NEW ORLEANS — A local environmental group is putting the finishing touches on an oyster reef made entirely of recycled shells from New Orleans restaurants as a way to prevent land loss and support wildlife. 

Readers can find the latest project from the Coalition to Restore Coastal Louisiana in the Hackberry Bay about 25 miles from Jean Lafitte in lower Jefferson Parish. 

“Oyster reefs are one of the tools in the tool kit that we have to use for coastal restoration,” said Dr. Deborah Visco Abibou, the Restoration Programs Director for the group. 

Abibou said Louisiana has lost 2,000 square miles of coast over the past one hundred years and adds the state is at risk of losing double that in half the time.
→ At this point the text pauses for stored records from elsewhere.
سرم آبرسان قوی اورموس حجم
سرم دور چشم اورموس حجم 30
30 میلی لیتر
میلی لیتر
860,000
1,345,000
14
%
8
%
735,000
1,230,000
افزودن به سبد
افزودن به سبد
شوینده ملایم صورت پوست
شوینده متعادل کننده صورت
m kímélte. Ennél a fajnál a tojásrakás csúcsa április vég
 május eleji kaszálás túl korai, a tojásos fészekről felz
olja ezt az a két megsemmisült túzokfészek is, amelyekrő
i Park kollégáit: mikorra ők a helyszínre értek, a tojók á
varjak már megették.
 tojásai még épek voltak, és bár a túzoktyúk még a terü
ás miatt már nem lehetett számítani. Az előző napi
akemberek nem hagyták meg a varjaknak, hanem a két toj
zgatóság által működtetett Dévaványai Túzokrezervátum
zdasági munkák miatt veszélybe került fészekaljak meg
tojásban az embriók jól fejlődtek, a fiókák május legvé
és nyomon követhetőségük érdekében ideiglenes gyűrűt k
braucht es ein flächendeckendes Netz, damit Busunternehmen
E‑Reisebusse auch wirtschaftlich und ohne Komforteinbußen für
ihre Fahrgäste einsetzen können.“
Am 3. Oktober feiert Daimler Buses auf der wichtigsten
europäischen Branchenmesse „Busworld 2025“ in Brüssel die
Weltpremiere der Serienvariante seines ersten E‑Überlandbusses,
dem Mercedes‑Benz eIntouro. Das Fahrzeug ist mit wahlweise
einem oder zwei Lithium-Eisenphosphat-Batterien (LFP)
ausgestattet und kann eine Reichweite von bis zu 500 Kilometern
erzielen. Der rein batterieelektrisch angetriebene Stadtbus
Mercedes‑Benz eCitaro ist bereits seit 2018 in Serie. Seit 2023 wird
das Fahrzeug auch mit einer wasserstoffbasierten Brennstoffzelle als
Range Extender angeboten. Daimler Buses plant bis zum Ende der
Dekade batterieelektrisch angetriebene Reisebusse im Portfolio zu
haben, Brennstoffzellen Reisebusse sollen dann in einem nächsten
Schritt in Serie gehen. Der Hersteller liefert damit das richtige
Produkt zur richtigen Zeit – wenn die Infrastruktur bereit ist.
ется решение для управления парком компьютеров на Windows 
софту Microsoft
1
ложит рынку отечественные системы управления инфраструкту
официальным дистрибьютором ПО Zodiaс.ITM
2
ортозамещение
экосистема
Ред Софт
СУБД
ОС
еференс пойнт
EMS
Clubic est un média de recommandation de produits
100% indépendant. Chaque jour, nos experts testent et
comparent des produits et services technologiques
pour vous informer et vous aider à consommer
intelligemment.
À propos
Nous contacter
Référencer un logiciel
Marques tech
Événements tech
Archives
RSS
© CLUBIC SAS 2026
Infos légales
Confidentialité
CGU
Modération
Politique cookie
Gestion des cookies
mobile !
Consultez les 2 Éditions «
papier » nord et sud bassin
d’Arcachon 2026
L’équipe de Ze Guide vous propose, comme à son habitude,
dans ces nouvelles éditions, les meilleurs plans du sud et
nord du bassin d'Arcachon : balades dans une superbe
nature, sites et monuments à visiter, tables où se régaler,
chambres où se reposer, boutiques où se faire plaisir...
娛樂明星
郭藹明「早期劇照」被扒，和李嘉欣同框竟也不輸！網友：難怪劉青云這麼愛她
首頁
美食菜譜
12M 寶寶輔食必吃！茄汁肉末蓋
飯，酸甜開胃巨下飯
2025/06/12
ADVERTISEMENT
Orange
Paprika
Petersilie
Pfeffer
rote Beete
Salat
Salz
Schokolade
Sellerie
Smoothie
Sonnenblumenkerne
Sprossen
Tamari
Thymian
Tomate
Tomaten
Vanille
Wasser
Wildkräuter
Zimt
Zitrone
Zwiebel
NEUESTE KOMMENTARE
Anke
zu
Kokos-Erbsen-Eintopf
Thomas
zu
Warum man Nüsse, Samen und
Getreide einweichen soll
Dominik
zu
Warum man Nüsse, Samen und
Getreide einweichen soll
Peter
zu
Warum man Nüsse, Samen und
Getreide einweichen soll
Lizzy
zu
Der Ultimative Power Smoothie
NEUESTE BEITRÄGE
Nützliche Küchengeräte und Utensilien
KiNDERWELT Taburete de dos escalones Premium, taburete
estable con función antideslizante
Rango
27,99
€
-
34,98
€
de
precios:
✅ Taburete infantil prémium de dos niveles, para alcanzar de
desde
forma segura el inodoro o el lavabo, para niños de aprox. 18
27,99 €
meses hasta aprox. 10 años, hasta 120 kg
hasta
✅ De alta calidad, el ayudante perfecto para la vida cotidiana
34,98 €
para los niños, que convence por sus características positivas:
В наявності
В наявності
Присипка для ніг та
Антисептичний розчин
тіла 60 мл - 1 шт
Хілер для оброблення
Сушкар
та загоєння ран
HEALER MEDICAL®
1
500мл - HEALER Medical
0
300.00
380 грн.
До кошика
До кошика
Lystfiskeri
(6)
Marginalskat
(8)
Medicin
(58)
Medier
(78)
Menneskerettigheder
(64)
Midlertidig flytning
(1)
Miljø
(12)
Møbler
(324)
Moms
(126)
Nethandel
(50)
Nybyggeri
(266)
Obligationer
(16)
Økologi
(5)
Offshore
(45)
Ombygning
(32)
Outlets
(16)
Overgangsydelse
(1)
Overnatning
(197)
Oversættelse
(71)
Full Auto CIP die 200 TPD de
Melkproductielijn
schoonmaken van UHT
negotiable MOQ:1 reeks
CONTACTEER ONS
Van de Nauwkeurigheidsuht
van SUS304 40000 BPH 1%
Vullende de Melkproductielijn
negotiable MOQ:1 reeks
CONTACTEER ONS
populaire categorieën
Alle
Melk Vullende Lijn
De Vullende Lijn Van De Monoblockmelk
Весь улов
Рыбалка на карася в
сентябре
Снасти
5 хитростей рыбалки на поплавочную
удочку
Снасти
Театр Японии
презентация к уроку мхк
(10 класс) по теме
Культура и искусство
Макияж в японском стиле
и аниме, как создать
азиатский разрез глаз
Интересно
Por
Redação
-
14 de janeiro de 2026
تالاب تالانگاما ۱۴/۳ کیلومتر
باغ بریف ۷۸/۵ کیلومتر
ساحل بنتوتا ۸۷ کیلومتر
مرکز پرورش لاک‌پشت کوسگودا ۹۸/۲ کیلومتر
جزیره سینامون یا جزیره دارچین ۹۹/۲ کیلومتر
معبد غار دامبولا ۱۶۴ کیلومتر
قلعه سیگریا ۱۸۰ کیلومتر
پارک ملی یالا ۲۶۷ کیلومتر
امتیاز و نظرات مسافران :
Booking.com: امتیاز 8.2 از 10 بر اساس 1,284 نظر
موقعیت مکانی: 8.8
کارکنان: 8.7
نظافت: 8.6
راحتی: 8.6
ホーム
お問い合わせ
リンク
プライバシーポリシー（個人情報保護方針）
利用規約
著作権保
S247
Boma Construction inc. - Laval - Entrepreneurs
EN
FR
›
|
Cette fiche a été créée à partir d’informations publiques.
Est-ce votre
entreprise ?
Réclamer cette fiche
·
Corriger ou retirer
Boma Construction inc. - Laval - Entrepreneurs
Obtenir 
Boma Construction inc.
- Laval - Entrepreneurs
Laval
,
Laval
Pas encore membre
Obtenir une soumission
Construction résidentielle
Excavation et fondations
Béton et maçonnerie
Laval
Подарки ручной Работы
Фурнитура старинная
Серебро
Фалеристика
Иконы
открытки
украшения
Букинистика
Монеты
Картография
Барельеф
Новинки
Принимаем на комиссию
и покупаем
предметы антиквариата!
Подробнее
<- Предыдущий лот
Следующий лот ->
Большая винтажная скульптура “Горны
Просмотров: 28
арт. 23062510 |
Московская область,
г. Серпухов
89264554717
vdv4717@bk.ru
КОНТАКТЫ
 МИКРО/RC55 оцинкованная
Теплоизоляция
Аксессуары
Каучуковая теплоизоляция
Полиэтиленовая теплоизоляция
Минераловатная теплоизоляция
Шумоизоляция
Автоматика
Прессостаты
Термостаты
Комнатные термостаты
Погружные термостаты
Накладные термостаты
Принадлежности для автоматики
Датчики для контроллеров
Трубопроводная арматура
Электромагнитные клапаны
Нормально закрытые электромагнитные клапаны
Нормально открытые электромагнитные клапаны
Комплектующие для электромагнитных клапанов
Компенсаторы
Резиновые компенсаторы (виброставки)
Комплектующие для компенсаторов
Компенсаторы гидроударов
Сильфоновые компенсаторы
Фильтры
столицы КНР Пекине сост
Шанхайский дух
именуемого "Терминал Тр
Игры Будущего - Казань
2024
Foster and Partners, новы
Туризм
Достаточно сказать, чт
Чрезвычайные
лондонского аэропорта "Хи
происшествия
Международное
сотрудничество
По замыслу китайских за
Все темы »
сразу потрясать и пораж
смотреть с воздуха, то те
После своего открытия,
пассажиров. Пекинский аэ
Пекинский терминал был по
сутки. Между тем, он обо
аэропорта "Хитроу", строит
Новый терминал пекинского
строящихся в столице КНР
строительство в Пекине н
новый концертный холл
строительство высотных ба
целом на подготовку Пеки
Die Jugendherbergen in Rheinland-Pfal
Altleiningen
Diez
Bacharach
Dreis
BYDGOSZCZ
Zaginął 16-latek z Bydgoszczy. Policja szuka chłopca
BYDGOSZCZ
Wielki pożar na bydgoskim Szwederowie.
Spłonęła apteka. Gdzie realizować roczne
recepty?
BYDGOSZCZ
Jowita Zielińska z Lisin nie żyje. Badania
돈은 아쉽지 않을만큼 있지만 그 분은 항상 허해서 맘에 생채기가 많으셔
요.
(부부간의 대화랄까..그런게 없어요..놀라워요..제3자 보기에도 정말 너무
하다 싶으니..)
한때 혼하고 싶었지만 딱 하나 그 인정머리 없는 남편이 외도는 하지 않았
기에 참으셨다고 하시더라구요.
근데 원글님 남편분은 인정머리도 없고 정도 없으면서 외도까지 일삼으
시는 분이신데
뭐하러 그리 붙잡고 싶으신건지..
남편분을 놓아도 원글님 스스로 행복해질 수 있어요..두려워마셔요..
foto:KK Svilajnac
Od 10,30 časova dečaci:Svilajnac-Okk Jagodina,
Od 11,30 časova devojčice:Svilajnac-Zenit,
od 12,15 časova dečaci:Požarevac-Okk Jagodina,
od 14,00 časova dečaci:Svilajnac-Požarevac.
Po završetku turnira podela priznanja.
Abibou said projects like oyster reefs will slow the effects and offer a number of benefits. The shells could be called the building blocks of this ecosystem.  

“It’s helping to slow the erosion of valuable coastlines, and at the same time, it’s also providing habitat,” said Abibou. 

The shells provide shoreline protection, but unlike just plain old rocks, the shells become part of the ecosystem, growing more oysters and attracting other wildlife.

“Oysters are a keystone ecosystem engineer because where you have these reefs you have an abundance of life around them,” the doctor said. 

What really makes this interesting is where all these shells came from. Each one of the shells was once on someone’s plate and there are a lot of them: 1,200 baskets.

“This oyster reef is about two-thirds of a mile long, and it’s constructed entirely of oyster shells that have come from New Orleans area restaurants,” she said. 

This latest oyster reef is one of three similar kinds of projects in the state. The group is hoping for a lot more in the future.

“We really want to encourage the adoption of these reefs to be used for coastal restoration just because of the many benefits that they have,”  she said.

The project cost roughly $650,000  and was paid for by grant support from the Louisiana Dept. of Fisheries, Shell, National Fish and Wildlife Foundation and the Wildlife Conservation Society. The project should be all wrapped by Saturday.